▸ **Information provided**
────────────────

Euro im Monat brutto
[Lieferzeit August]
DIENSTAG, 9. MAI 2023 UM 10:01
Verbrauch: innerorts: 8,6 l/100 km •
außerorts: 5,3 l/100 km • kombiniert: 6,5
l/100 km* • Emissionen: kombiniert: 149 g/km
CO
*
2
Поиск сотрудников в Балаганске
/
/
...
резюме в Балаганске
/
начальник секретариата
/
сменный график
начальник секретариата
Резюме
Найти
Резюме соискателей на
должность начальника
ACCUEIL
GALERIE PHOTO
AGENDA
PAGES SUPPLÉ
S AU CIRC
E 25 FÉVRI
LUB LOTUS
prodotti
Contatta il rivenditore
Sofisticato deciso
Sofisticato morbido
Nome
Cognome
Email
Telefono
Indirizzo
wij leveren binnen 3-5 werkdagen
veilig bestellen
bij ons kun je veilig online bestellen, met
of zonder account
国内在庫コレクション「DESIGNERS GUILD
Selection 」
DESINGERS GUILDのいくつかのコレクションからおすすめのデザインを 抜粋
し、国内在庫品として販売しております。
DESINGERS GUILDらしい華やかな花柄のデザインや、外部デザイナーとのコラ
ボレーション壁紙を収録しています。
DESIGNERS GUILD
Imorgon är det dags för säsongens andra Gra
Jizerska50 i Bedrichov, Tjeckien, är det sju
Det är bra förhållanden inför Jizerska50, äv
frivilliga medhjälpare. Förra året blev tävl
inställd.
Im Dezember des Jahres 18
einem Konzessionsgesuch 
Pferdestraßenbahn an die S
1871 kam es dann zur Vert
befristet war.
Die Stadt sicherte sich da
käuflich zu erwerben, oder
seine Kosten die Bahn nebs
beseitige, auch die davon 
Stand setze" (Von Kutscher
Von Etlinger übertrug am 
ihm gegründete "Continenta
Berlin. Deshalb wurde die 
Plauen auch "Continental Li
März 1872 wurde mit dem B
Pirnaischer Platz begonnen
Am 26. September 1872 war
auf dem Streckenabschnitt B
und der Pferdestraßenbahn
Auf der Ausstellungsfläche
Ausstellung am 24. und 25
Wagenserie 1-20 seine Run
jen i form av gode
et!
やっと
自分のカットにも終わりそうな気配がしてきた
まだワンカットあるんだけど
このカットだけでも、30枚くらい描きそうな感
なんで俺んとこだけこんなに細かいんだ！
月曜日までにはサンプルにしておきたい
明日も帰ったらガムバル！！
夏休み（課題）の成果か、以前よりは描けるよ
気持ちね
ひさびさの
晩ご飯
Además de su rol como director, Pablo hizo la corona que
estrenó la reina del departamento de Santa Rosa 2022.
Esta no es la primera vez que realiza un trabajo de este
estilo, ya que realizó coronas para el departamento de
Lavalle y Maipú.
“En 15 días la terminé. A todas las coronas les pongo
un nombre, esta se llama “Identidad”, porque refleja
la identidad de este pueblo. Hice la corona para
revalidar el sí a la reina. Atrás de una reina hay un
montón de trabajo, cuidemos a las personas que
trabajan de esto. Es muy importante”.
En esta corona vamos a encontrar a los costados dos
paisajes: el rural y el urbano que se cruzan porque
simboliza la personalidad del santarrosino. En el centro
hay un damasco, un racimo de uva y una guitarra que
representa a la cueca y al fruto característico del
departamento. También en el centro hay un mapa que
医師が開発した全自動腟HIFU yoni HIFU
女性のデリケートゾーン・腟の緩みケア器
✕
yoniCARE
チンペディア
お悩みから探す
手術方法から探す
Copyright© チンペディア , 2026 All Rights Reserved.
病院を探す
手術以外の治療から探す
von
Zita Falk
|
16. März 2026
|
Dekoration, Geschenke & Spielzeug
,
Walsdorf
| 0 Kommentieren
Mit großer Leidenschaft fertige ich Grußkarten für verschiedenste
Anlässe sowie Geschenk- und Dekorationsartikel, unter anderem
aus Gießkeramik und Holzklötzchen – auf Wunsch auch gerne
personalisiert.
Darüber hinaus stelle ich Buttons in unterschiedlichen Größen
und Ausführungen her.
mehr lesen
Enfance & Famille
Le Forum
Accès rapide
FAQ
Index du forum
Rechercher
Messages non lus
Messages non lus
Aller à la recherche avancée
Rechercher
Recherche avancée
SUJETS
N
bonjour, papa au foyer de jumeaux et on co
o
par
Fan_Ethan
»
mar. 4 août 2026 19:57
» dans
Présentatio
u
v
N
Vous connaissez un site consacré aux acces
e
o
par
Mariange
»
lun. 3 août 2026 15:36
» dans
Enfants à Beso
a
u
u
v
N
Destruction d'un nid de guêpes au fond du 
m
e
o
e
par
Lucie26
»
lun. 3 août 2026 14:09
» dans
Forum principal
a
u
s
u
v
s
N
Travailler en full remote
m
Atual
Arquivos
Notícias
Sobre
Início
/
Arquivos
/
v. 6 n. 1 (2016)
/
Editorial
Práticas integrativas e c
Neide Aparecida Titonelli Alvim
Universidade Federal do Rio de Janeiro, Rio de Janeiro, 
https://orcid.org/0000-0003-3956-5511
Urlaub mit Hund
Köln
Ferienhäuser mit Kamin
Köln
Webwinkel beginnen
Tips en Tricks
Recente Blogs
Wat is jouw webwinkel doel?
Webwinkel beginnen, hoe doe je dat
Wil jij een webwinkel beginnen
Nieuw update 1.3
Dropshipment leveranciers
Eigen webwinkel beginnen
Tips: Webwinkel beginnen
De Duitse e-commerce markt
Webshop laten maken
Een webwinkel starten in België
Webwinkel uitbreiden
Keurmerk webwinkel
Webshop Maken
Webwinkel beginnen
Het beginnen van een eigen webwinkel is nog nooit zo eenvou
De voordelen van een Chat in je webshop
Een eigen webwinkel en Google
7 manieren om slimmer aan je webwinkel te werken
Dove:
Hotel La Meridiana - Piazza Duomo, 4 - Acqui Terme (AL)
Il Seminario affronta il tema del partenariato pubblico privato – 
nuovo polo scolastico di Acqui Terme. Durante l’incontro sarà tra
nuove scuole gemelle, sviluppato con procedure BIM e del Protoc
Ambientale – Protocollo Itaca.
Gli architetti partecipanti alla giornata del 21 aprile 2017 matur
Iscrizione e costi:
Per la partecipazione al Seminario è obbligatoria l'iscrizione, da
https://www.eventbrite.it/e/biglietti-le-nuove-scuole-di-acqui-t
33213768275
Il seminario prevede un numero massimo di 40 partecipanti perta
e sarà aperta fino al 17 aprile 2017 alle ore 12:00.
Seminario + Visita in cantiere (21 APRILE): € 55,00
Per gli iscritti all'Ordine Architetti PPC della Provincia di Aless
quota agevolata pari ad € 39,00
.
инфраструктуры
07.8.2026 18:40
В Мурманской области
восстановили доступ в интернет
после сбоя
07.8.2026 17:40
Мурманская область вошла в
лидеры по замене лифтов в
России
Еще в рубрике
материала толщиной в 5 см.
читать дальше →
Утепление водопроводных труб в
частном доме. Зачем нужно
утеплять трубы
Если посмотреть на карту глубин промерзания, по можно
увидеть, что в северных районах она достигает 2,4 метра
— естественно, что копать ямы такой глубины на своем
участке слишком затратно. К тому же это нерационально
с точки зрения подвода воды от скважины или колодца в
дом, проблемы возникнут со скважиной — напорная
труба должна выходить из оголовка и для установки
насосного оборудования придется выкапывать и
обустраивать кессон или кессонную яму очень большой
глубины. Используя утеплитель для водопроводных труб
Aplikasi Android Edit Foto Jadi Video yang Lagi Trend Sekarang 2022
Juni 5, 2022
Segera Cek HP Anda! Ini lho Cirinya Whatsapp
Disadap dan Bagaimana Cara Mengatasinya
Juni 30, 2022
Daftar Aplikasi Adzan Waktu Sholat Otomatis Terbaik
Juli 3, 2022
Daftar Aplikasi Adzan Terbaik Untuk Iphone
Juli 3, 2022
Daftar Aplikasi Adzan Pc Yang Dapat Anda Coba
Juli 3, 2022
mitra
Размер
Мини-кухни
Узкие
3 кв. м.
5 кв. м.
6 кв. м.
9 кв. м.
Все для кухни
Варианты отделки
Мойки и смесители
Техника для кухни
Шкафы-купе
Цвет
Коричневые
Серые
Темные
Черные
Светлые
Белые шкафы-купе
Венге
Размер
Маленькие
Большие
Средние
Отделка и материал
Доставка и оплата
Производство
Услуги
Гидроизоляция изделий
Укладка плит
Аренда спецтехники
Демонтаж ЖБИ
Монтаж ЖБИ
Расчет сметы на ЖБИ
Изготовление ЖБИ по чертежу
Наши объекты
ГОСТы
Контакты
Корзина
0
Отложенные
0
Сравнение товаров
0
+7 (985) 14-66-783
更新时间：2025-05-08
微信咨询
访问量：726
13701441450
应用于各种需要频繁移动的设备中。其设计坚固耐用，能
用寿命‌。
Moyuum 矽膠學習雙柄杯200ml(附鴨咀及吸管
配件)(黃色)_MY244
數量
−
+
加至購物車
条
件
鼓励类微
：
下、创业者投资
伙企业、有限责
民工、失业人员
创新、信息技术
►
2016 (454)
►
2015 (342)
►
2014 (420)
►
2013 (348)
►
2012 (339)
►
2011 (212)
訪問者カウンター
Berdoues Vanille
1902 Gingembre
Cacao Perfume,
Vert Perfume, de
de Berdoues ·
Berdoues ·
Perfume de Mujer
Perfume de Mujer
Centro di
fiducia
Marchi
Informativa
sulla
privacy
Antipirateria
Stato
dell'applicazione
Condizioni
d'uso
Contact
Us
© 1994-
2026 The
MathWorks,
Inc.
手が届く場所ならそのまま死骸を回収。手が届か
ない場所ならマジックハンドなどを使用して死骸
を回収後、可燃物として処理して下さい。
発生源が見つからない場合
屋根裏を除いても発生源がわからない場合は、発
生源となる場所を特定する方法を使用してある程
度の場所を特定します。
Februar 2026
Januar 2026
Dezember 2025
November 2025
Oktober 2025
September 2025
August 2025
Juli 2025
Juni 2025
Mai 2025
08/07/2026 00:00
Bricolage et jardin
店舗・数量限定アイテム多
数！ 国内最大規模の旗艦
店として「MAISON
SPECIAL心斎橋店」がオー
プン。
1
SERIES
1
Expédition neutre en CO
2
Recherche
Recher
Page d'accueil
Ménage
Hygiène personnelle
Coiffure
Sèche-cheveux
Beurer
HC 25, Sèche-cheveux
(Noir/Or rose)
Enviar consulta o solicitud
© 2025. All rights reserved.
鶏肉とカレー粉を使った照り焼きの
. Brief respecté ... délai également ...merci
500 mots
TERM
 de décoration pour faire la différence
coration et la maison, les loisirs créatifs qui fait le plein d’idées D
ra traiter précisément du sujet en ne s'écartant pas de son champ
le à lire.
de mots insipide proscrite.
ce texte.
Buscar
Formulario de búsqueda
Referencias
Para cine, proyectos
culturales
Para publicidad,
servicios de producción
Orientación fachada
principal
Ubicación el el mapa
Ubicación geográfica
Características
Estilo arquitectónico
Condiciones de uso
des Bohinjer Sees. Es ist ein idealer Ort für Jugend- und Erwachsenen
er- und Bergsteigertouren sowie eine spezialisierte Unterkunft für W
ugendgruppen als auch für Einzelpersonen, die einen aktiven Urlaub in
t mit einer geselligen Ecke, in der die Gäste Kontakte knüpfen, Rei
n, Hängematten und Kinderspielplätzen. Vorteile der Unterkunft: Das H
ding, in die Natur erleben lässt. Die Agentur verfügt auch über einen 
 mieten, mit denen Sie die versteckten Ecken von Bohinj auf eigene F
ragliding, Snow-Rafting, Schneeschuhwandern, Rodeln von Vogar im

────────────────

▸ **Aim of the task**
From the entries above, collect every line with the string "Unterkunft" in it.

▸ **Answer to the problem**
er- und Bergsteigertouren sowie eine spezialisierte Unterkunft für W
n, Hängematten und Kinderspielplätzen. Vorteile der Unterkunft: Das H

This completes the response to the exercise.